MIAMI - One of the first things Matt Joyce, Ben Zobrist and a lot of the other Tampa Bay Rays hitters noticed upon their arrival here this weekend was just how expansive the outfield is at Marlins Park.
Designed to be a pitcher's paradise, the distance from home plate to the park's 12-foot outfield wall is 344 feet down the left-field line, 422 feet to deepest center and 392 feet to the power alley in right center.
The dimensions have left some visitors complaining the park is too big, but the Rays made it look rather small, hitting five home runs during a three-game sweep of the Marlins, including two Sunday during their series-capping 4-2 win.
"Zobrist made it look small (with his two homers on Saturday) and Matt made it look really small (with his team-leading 11th homer Sunday), but I'm not sure I made it look that small," said Elliot Johnson, who finished the five-homer barrage with a two-run shot, his fourth of the year, to right during a pivotal three-run fourth. "Mine just barely made it, but it still counts as a homer, so I'm not complaining."
Neither was Rays starter James Shields. Though Shields (7-4) continued to display a unique mastery of the Marlins, beating them for the third time in three starts, he wound up needing the support.
Shields, who had allowed just one earned run during his two previous complete-game victories over Miami, sailed through the Marlins for six innings but began to struggle in the seventh.
He gave up a pair of doubles, the second of which produced the Marlins' first run, and a walk before turning the game over to the bullpen, which also gave up a run before finishing off Miami in the ninth.
"I walked three hitters today and that's one of the things I'm not too pleased about, but overall it was a good start," Shields said. "Better than the last few, that's for sure."
Shields broke a personal three-game losing streak that included a rough outing Tuesday in New York, where he gave up seven hits and seven runs in a 7-0 loss to the Yankees.
The Rays lost the next night out to New York as well, but they've won four in a row since to reclaim and maintain their hold on first place in American League East, and it's largely been their hitters who have sparked the turnaround.
The Rays had 10 or more hits in the three games prior to Sunday, and they broke out hot against Marlins starter Anibal Sanchez (3-5) when B.J. Upton ripped a first-inning double off the left-field scoreboard to score Carlos Peña, who walked.
Two innings later, Joyce led off by driving a Sanchez offering over the little garden in right-center field, and Johnson followed three batters later by drilling his homer to left.

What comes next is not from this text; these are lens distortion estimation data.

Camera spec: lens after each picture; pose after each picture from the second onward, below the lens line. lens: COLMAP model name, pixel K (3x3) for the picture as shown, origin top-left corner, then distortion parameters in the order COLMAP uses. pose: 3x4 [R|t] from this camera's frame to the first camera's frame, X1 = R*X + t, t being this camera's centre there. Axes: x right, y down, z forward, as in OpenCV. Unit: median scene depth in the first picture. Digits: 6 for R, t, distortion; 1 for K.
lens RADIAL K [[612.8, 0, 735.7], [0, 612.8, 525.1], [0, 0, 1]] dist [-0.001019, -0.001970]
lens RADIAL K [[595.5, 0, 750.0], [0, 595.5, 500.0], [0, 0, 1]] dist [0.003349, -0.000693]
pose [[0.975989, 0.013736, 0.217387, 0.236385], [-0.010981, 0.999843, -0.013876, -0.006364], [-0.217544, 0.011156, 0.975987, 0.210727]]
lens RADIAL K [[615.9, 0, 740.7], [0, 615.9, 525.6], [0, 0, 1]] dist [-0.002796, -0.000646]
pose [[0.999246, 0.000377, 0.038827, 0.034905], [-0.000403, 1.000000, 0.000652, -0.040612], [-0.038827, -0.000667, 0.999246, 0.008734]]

"They're swinging the bats well," Rays manager Joe Maddon said of his team, which hit .167 as a group during the 10 games prior to the start of this four-game winning streak. "Elliot really hit that ball.
"And Matt's, that was far. That was like old Yankee Stadium far. That's what I saw with that. It was just properly struck off the bat. It was definitely going to be a homer the moment he hit it. It was about as good as you can hit it."
Marlins Park has a tendency to swallow up a lot of hitters' best hits, but Joyce said he realized the park does have some forgiving areas for power hitters.
"It's a big park, but it seemed like the ball carried pretty well to right field," Joyce said. "Obviously Zobrist hit two there (Saturday) and we had two more go there today."
The five homers helped the Rays put together their first four-game road winning streak of the year. Now they're hoping to carry the momentum over into a series against the Mets at the Trop, where they've won just six of their past 16.
"(Saturday's win) was a huge game for us and we kind of carried it over into today," Joyce said. "Hopefully we keep it going now. That's the biggest thing, just try to be consistent."